** SUPPLIED TEXT follows **

Judge Sarah B. Wallace wrote that “for whatever reason the drafters of Section Three did not intend to include a person who had only taken the presidential oath.”

A Colorado judge ruled on Friday that former President Donald J. Trump could remain on the primary ballot in the state, rejecting the argument that the 14th Amendment prevents him from holding office again — but doing so on relatively narrow grounds that lawyers for the voters seeking to disqualify him said they would appeal.

With his actions before and during the Jan. 6, 2021, attack on the U.S. Capitol, Judge Sarah B. Wallace ruled, Mr. Trump engaged in insurrection against the Constitution, an offense that Section 3 of the 14th Amendment — which was ratified in 1868 to keep former Confederates out of the government — deems disqualifying for people who previously took an oath to support the Constitution.

But Judge Wallace, a state district court judge in Denver, concluded that Section 3 did not include the presidential oath in that category.

The clause does not explicitly name the presidency, so that question hinged on whether the president was included in the category “officer of the United States.”

Because of “the absence of the president from the list of positions to which the amendment applies combined with the fact that Section 3 specifies that the disqualifying oath is one to ‘support’ the Constitution whereas the presidential oath is to ‘preserve, protect and defend’ the Constitution,” Judge Wallace wrote, “it appears to the court that for whatever reason the drafters of Section 3 did not intend to include a person who had only taken the presidential oath.”

“Part of the court’s decision,” she continued, “is its reluctance to embrace an interpretation which would disqualify a presidential candidate without a clear, unmistakable indication that such is the intent of Section 3.”

She added in a footnote that it was “not for this court to decide” whether the omission of the presidency was intentional or an oversight.

** End of SUPPLIED TEXT **

◆ **REQUIRED ACTION A**
Reproduce the rows word for word, from the very first row through the line containing "right wrist: (390, 484, -17)", with both ends included. Omit the pictures.

** DATA follows **

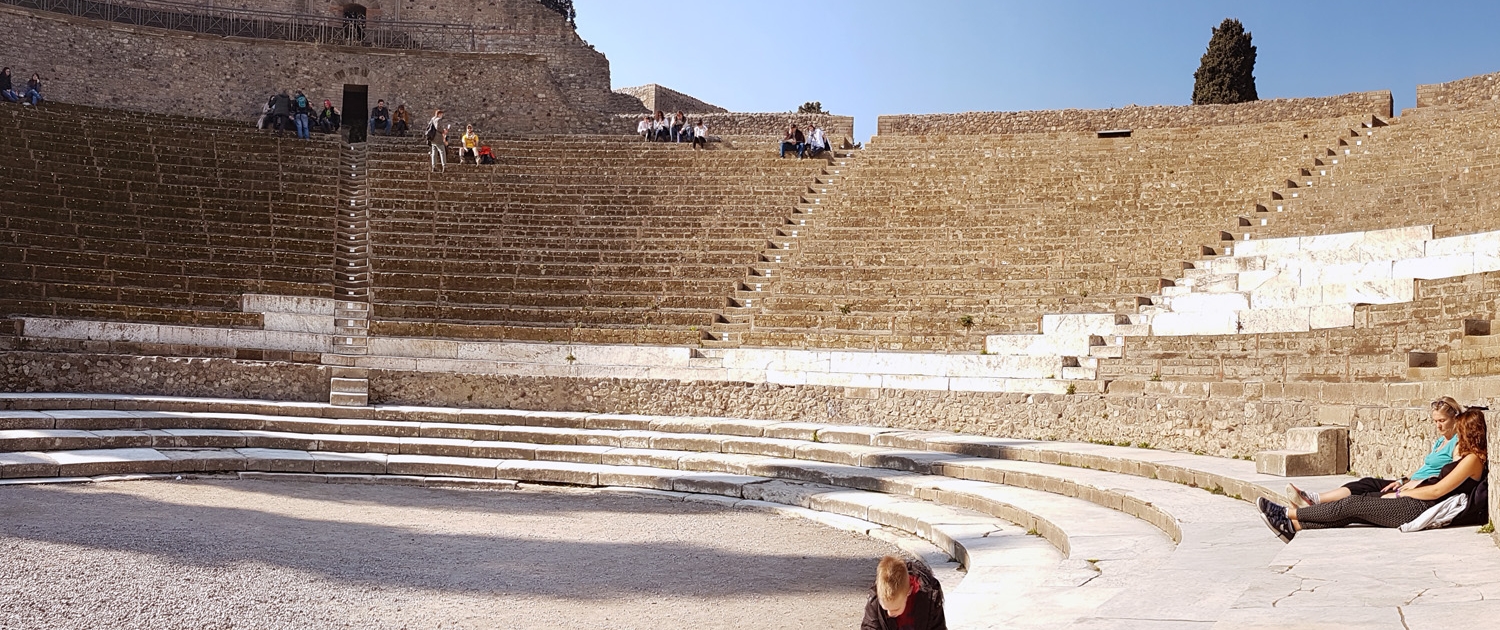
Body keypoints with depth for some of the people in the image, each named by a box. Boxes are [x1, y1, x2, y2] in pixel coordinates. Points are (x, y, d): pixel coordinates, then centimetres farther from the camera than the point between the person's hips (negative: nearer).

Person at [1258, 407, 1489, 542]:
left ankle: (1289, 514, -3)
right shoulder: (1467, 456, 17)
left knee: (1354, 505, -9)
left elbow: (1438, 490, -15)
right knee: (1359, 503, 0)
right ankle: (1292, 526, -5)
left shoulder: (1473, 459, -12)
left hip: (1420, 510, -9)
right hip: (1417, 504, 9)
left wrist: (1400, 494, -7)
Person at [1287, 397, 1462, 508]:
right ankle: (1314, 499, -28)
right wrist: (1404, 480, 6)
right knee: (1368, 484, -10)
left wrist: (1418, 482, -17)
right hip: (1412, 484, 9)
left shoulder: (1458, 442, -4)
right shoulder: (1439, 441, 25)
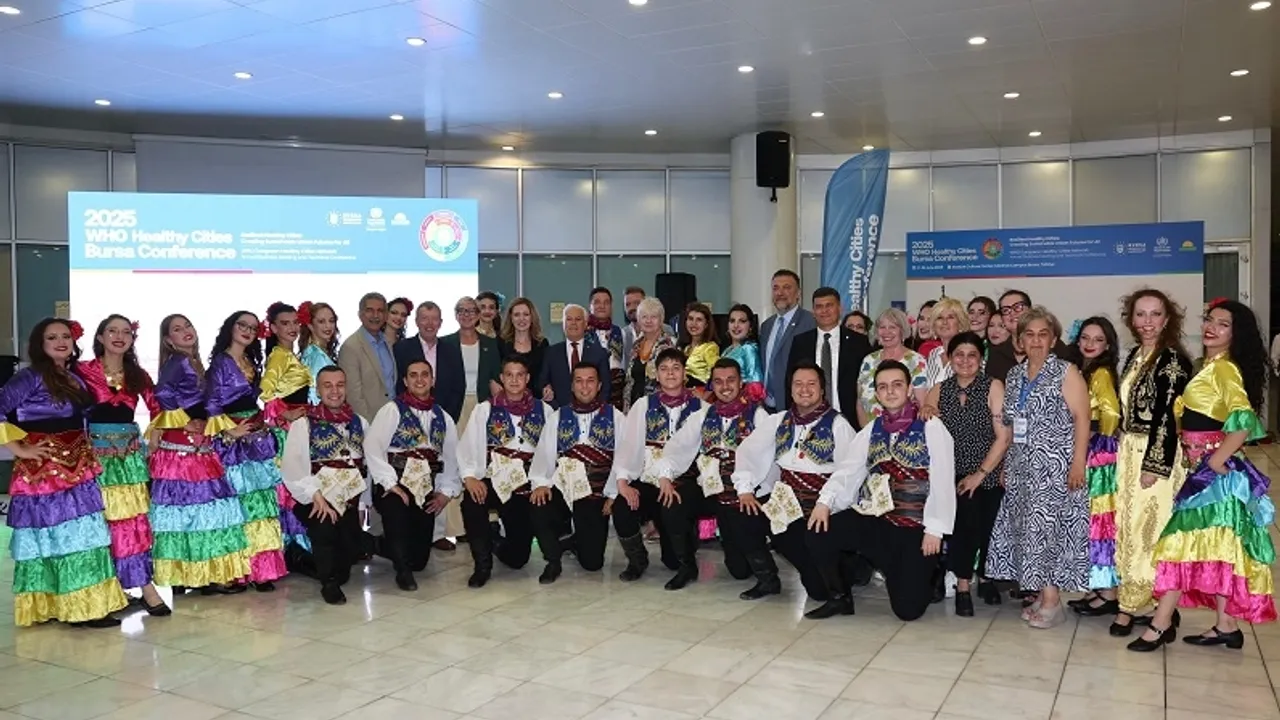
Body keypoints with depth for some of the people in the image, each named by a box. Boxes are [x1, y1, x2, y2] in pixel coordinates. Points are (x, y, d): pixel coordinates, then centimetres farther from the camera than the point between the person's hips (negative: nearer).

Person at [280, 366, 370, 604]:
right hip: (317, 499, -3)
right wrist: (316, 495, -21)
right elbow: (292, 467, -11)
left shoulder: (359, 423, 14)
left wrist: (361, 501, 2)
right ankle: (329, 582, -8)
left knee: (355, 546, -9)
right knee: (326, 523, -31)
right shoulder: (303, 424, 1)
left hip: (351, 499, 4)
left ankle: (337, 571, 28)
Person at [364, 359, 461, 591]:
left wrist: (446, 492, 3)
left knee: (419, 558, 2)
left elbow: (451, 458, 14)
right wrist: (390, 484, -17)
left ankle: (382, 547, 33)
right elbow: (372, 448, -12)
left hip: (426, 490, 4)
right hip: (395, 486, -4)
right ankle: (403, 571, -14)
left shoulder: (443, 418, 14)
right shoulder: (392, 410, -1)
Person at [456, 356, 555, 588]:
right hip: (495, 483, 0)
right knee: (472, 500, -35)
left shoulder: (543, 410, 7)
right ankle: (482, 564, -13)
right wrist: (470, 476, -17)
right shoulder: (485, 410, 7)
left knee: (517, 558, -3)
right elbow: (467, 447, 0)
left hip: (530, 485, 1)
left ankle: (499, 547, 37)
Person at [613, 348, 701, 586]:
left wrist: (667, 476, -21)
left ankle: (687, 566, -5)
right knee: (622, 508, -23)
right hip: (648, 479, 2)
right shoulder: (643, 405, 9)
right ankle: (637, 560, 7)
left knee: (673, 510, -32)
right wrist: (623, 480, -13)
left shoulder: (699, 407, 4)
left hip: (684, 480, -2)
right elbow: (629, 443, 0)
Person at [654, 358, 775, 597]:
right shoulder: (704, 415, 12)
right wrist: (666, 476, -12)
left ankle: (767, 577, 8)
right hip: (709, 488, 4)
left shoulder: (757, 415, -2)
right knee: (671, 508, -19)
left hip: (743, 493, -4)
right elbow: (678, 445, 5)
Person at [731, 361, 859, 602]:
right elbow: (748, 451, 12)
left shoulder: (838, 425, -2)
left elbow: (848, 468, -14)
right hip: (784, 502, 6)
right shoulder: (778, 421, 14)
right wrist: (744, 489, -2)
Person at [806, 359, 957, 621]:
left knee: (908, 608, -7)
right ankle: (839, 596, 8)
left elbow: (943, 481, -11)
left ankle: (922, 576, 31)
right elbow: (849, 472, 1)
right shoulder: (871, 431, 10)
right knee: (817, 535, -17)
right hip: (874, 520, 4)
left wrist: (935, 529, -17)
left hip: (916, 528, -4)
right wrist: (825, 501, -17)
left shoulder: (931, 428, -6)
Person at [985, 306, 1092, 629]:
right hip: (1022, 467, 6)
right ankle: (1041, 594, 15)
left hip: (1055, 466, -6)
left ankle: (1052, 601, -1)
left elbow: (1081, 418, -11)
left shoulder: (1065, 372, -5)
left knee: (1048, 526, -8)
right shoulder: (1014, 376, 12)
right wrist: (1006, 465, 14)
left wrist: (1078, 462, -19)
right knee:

** End of DATA **

◆ **REQUIRED ACTION B**
According to the article on the Colorado ballot ruling, what kind of judge is Sarah B. Wallace?

◆ **EXPECTED ANSWER A**
Body keypoints with depth for some of the people in the image, each named by a box. Boxes are [x1, y1, x2, y2] in pixel coordinates. Points are (x, y, d): pixel coordinates, then centimetres farther from the camera than the point between the person's hips (negative: nearer).

Person at [1258, 407, 1489, 542]:
left ankle: (1289, 514, -3)
right shoulder: (1467, 456, 17)
left knee: (1354, 505, -9)
left elbow: (1438, 490, -15)
right knee: (1359, 503, 0)
right ankle: (1292, 526, -5)
left shoulder: (1473, 459, -12)
left hip: (1420, 510, -9)
right hip: (1417, 504, 9)
left wrist: (1400, 494, -7)
Person at [1287, 397, 1462, 508]:
right ankle: (1314, 499, -28)
right wrist: (1404, 480, 6)
right knee: (1368, 484, -10)
left wrist: (1418, 482, -17)
right hip: (1412, 484, 9)
left shoulder: (1458, 442, -4)
right shoulder: (1439, 441, 25)
Body keypoints with depth for some of the people in the image, each named by a box. Boxes are [x1, y1, x2, y2] in pixel coordinates. Points are (x, y, d): pixel coordinates, then centimetres farther from the camera than the point between the person's hips (negative: nearer).

Person at [280, 366, 370, 604]:
right hip: (317, 499, -3)
right wrist: (316, 495, -21)
right elbow: (292, 467, -11)
left shoulder: (359, 423, 14)
left wrist: (361, 501, 2)
right ankle: (329, 582, -8)
left knee: (355, 546, -9)
right knee: (326, 523, -31)
right shoulder: (303, 424, 1)
left hip: (351, 499, 4)
left ankle: (337, 571, 28)
Person at [364, 359, 461, 591]:
left wrist: (446, 492, 3)
left knee: (419, 558, 2)
left elbow: (451, 458, 14)
right wrist: (390, 484, -17)

◆ **EXPECTED ANSWER B**
A state district court judge in Denver.